This isn't a trick question, nor do I have a particular answer in mind.
Tomorrow, all of your memories are going to be wiped. There is a crucial piece of information that you need to make sure you remember, and more specifically, you need to be very confident you were the one that sent this message and not a third party pretending to be you.
How do you go about transmitting, "signing", and verifying such a message*?
--edit: I should have clarified that one of the assumptions is that some malicious third party can/will be attempting to send you false information from "yourself" and you need to distinguish between that and what's really you.
--edit2: this may be formally impossible, I don't actually know. If anyone can demonstrate this I'd be very appreciative.
--edit3: I don't have a particular universal definition for the term "memory wipe" in mind, mainly because I didn't want to pigeonhole the discussion. I think this pretty closely mimics reality. So I think it's totally fine to say, "If you retain this type of memory, then I'd do X."
First idea that comes to mind: log on to my online bank, make some wire transfers e.g. between my own accounts, and include the message in the wire transfer description.

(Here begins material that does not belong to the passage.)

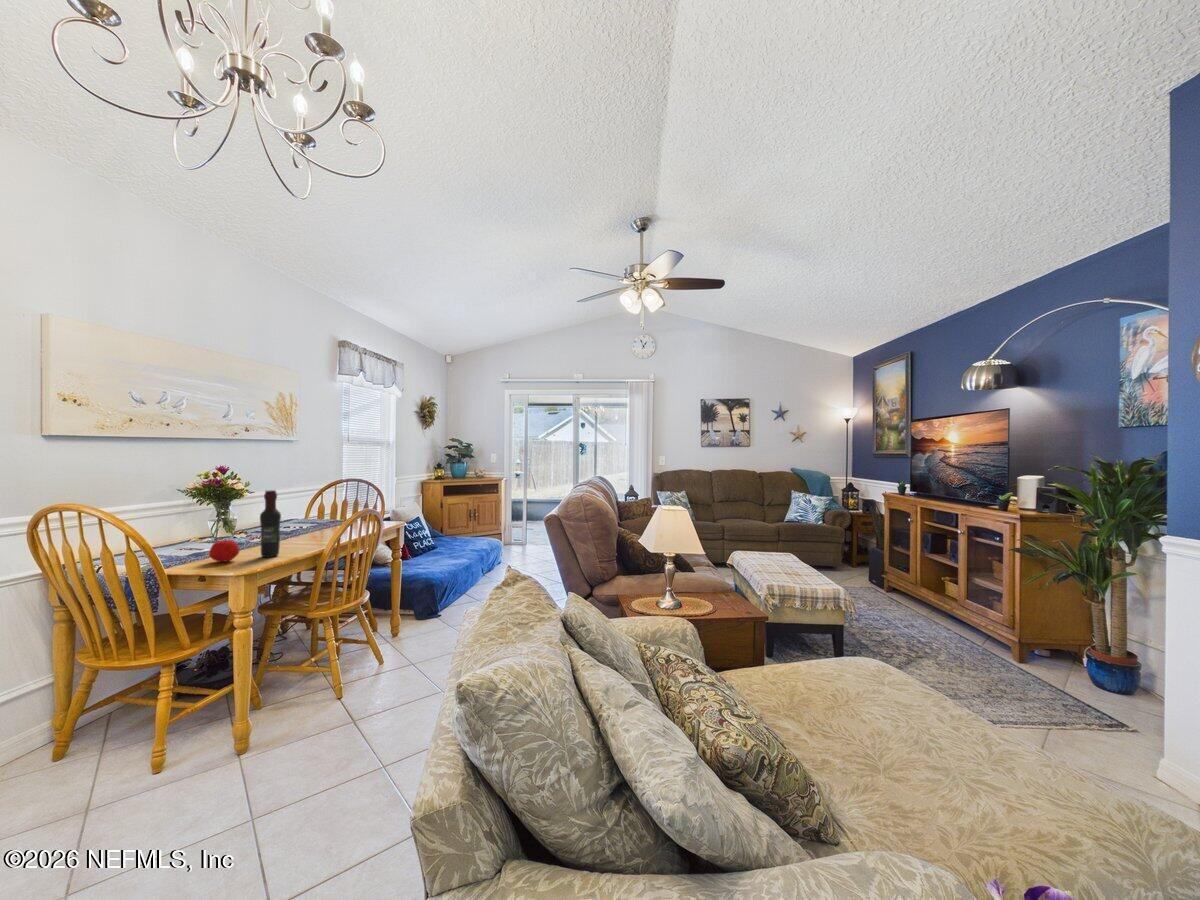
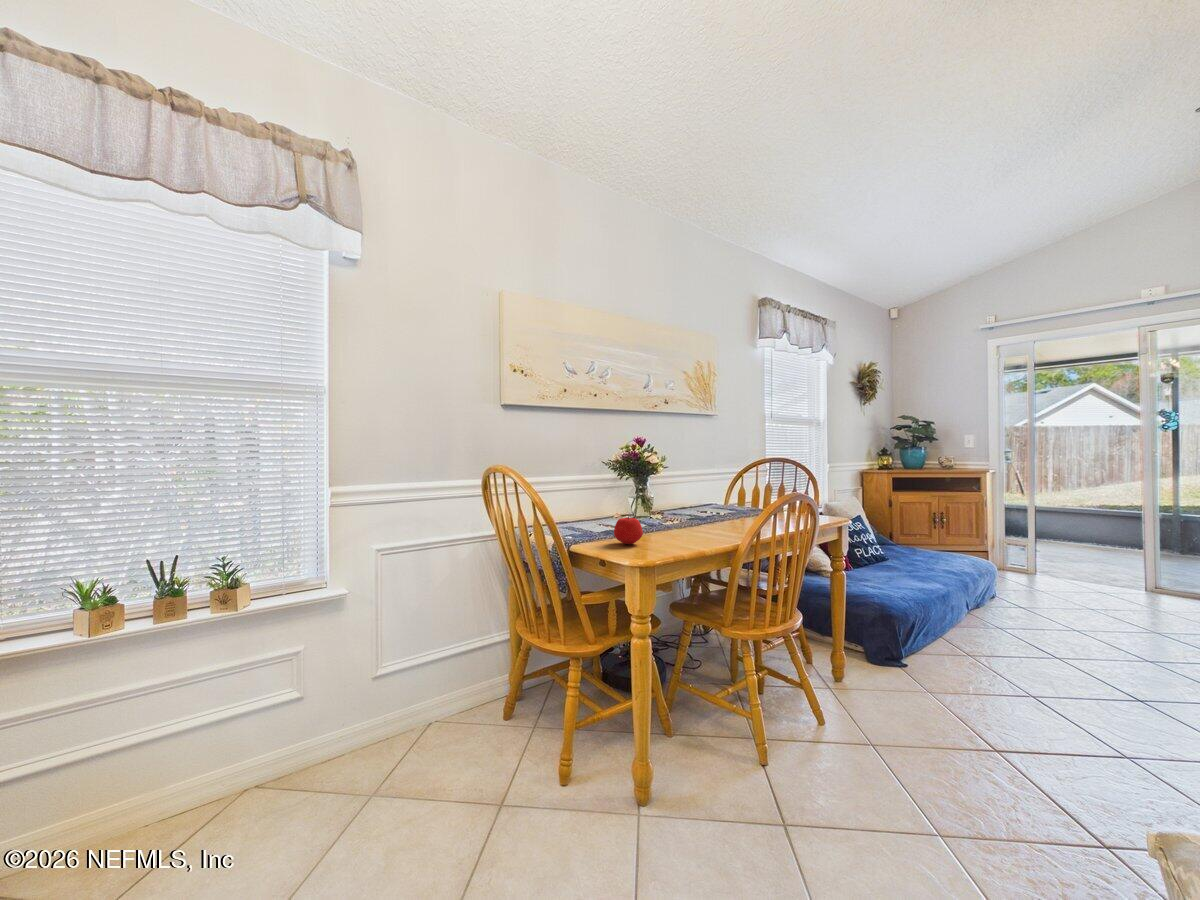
wine bottle: present [260,490,281,557] -> none [663,459,686,546]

Alternatively, if the message is very long, an URL to it.
Getting access to my online bank requires both a username/password combo that only exists in my memory, as well as a separate authentication by entering a numerical code from a unique list of codes that gets randomly queried on each log-in, so the adversary shouldn't be capable of forging this message. When my memories are wiped, I will forget the username and password, but as long as I have a reliable way of proving my identity, I can go to the bank and have them reset.
This assumes that I can still know who I "should" be after having my memories wiped. There's also the risk of me never happening to look at my transaction history to notice the message, so this isn't entirely fool-proof.
For that you simply add any non-verified message to yourself telling you to look at your bank. You wouldn't trust that that message came from you, but you'd at least check.